Monday, 16 June 2014

God's perfect ways {when Monday brings a surprise....}

I have been having a really enjoyable couple of weeks, and had been looking forward to some busy, but exciting, days ahead.

Then, this morning happened.

It all started so well. Up in good time, lovely time spent doing my devotions, soaking up God's Word, then breakfast.

Then, I changed Simeon's nappy and got him stripped off to dress.

That little red spot on his derrière, which I had noticed a few days ago, seemed to not be the only spot any more.

No.

Definitely not alone.

Lots of spots around that area, up to his chest, in his elbow, around his ear, in his scalp....

Yup....

Spot-tastic..

Looks like we have finally succumbed to chickenpox, in the Cordle Household!

Quite frankly, I'm surprised it's taken this long to hit, but here it seems to be! So far, Simeon is happy enough, but they are a bit itchy. Once I get the chance, I will nip out and get some of the soothing gels I have had suggested to me (Witch hazel, and aloe vera), and also give him a bath with oats in a muslin bag.  Oh, and get some Piriton, and brufen for any children who also get it, who feel ill with it.

Sports day will have to be missed out on next week (sad faces, ALL around.... ) and our trip we were going to have to a lovely National Trust property.

I have the potential to have 8 very miserable children, and it could take weeks to affect them all.

Church will have to be missed.

It all has the potential to be a misery-inducing scenario.

I'm not going to let the devil beat me! My devotions, and many recent sermons I have heard, have all talked about the devil, and how he wants to attack me, and bring me down.

I'M NOT GOING TO LET HIM!!!!

My God is a great God.  He's a good God.  He is a God who plans my life perfectly.

If HE says we are to have chickenpox, and throw all my "plans" in a spin, then that's the way it is.  It's my joy to cheerfully accept these providences, as PERFECT.

Thinking about 8 miserable children has the potential to be rather daunting.  But, do you know what?

"As for God, his way is perfect: the word of the LORD is tried: he is a buckler to all those that trust in him. 
 For who is God save the LORD? or who is a rock save our God? 
It is God that girdeth me with strength, and maketh my way perfect." 

Psalm 18:30-32  

"Buckler"  = my protector, and "gird" - to surround me.

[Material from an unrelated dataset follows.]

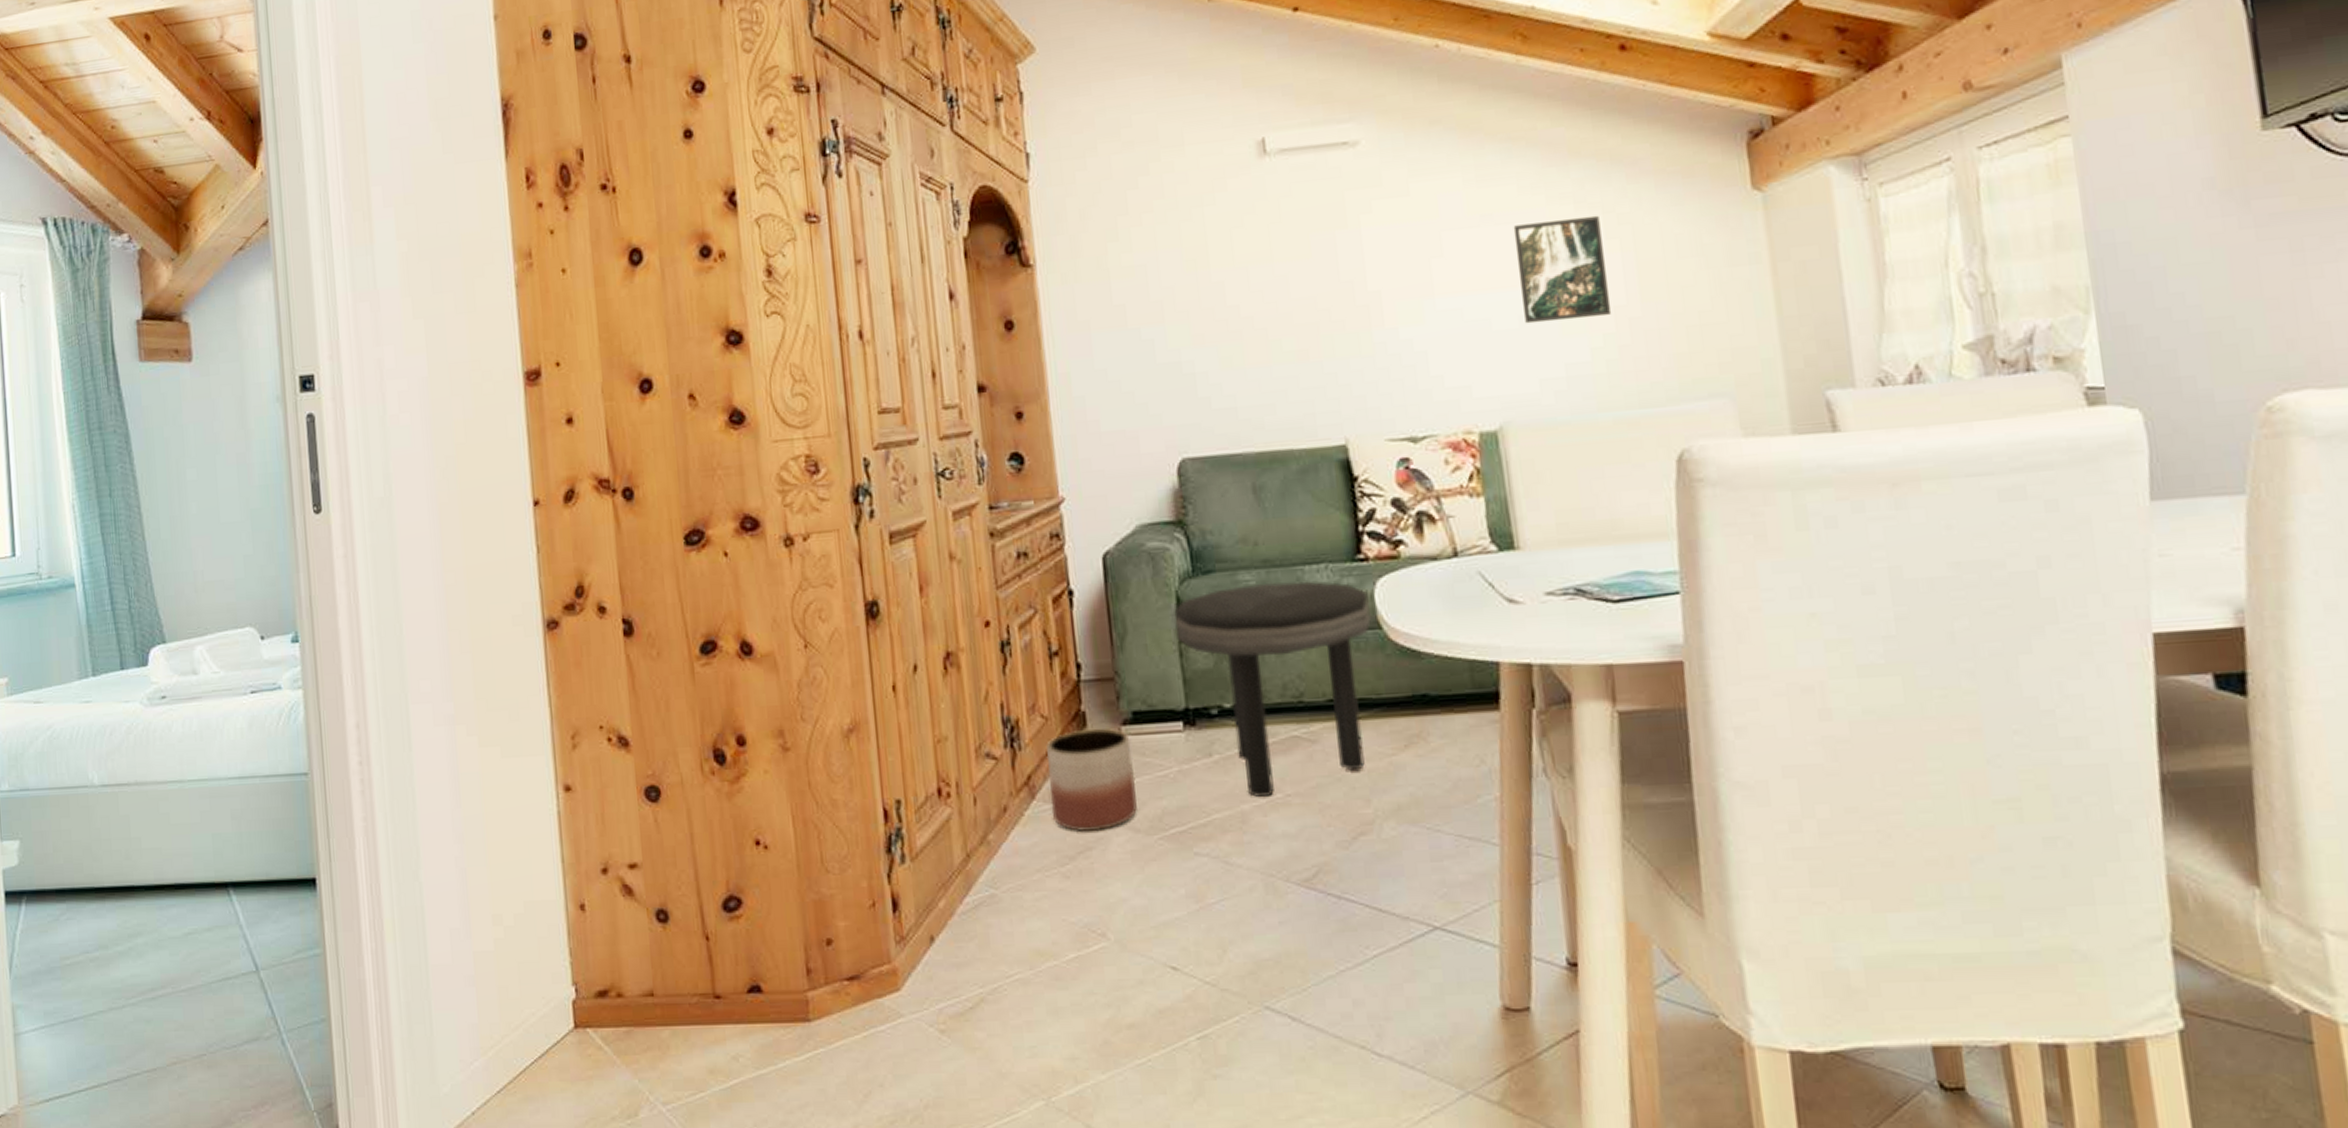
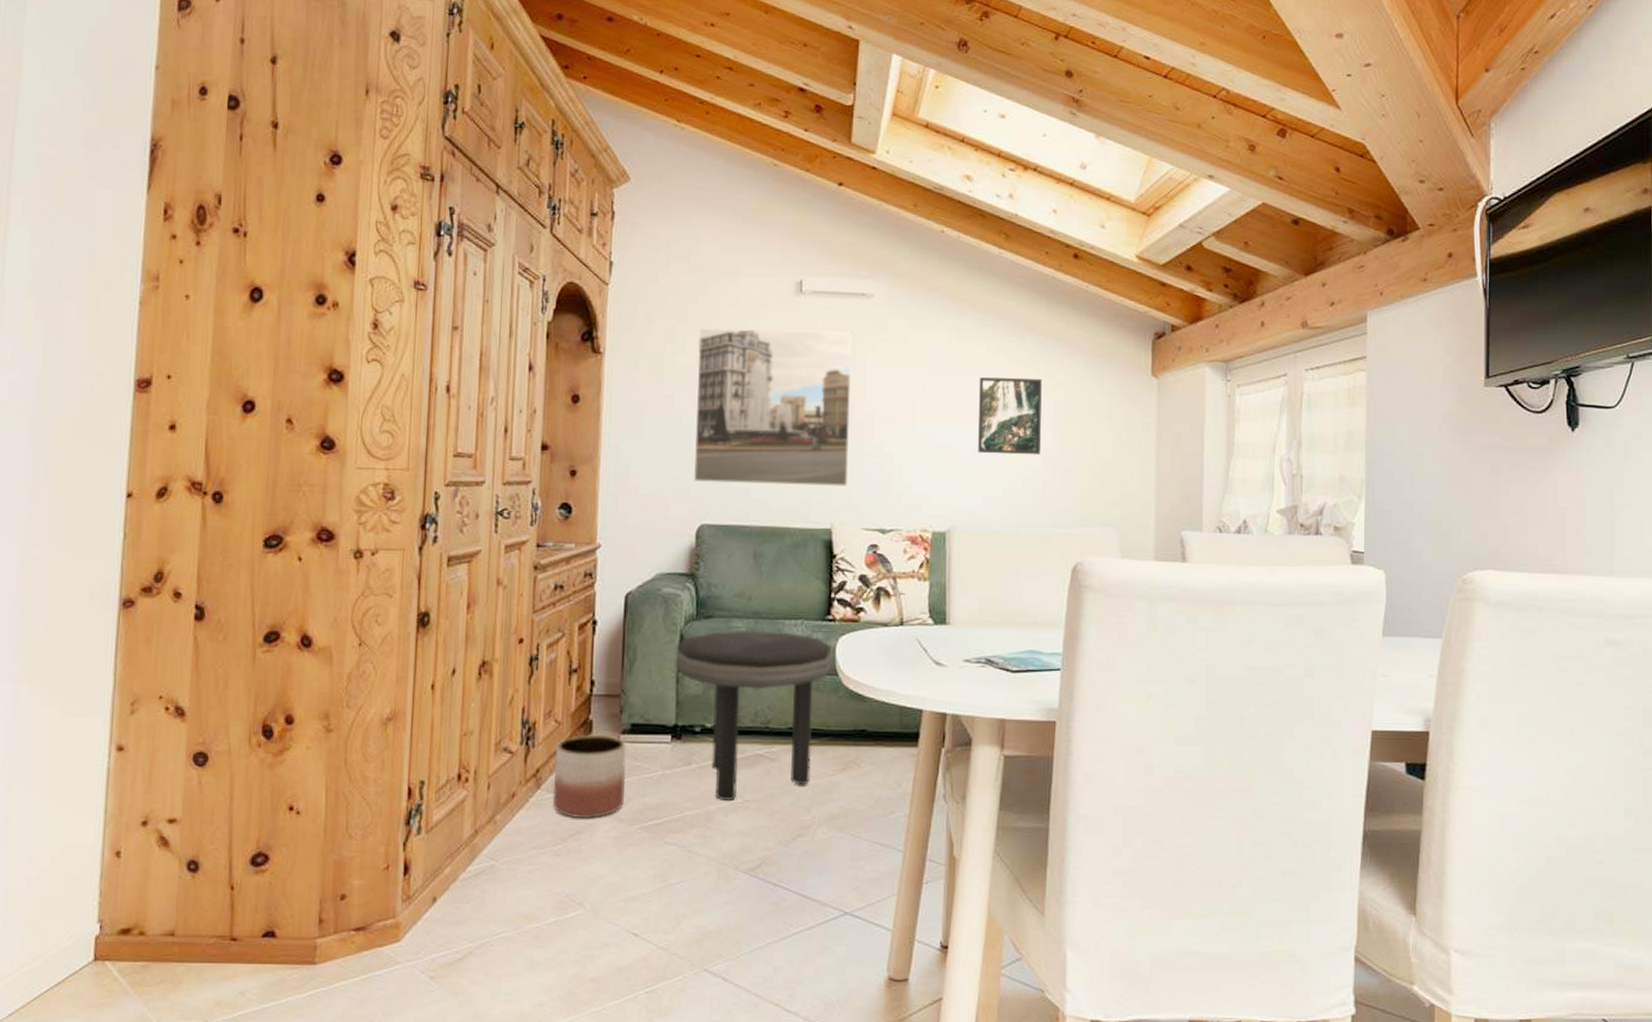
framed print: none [1144,193,1360,407] -> present [693,328,852,487]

God is there to protect me from those "down" feelings, and to surround me with HIS strength. All I need to do is

"call upon the LORD, who is worthy to be praised: so shall I be saved from mine enemies."
(verse 3)


I just need to ASK Him, and He will give me all I need.  Saving me from the enemies of doubt, depression, impatience, fatigue and frustration.

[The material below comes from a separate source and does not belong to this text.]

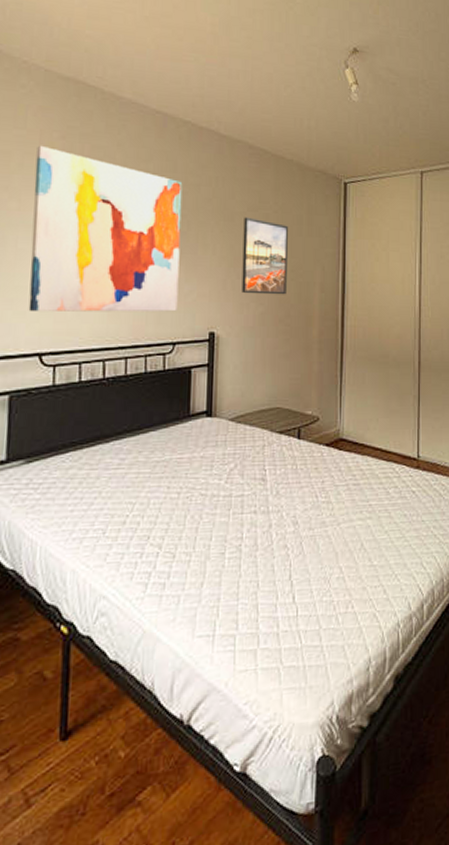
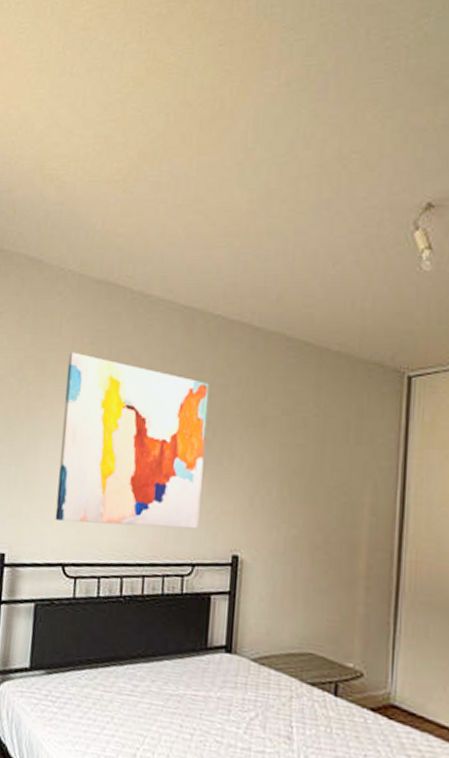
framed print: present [242,217,288,295] -> none [271,422,331,517]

What sweet peace and assurance! I don't need to worry about these days ahead - the trial that is pretty certain to come -  because I can rely on His strength and protection. He will give me all I need. I need to keep my eyes up, and look to Him, and not at my own weakness. I need to not worry about the non-essentials, and just focus on being a lovely, caring, protecting, and helping Mummy.

Maybe you face a trial this week?  Maybe things could all blow up into a potentially overwhelming situation?

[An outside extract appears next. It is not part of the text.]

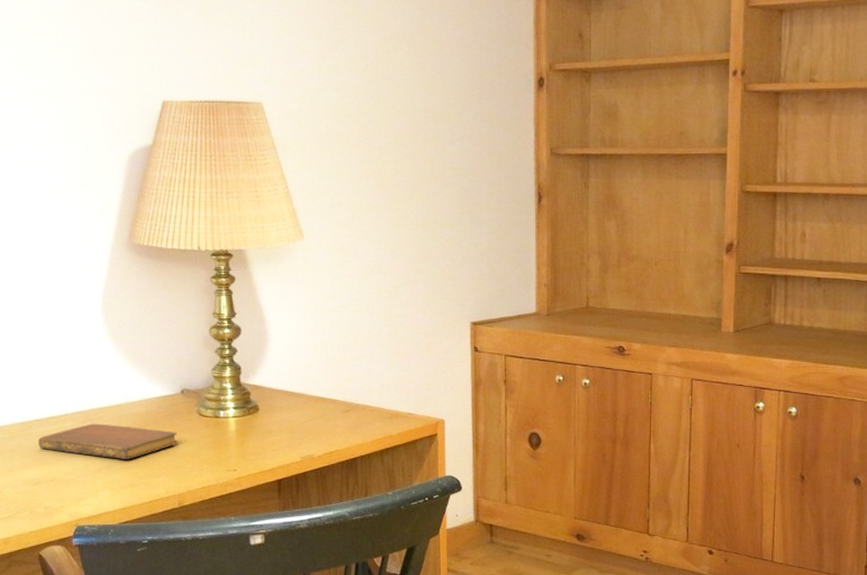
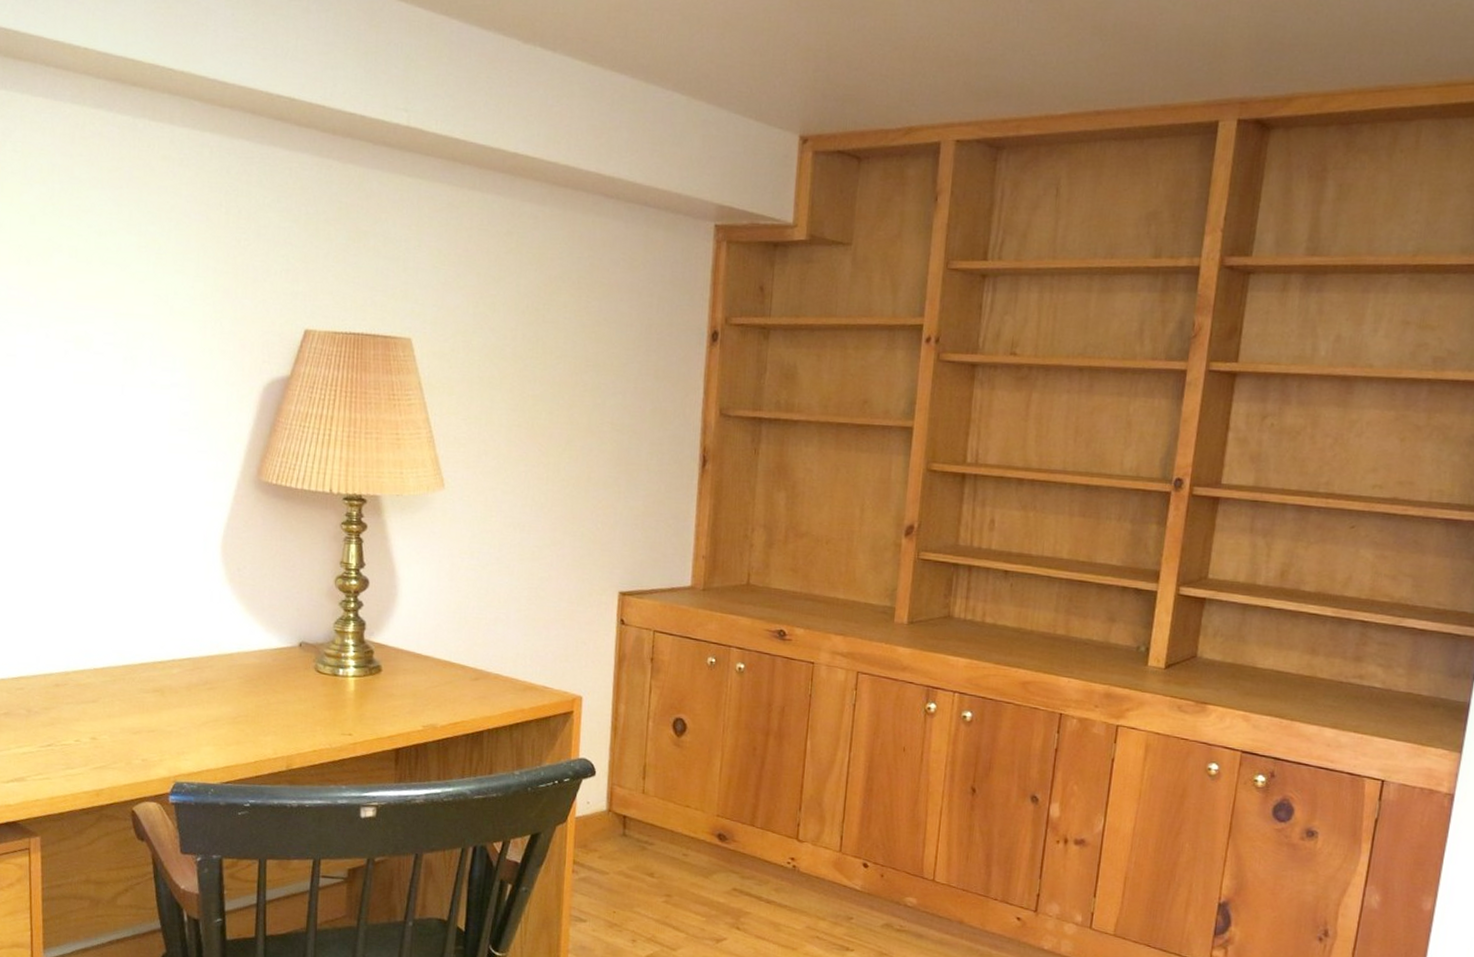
notebook: present [38,423,177,459] -> none [141,672,291,714]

God is our protector and strength. You can do all things through Christ who gives you strength!




1 comment :

  1. Ahhh....I still have one child who has never shown any rash......3 completely separate incidences of chicken pox in our house....during which she was completely exposed.....funny thing...
    With a big family, those illnesses can certainly stick around a long time. Disappointment is a good thing to learn about in the safety of your home, with parents who will point you to the right perspective, and also be able to see ways in which the Lord is using the situation to some benefit.
    I always have to remind myself that, though this situation took me by surprise, it did NOT take the Lord by surprise. My plans needed to be trumped for some reason.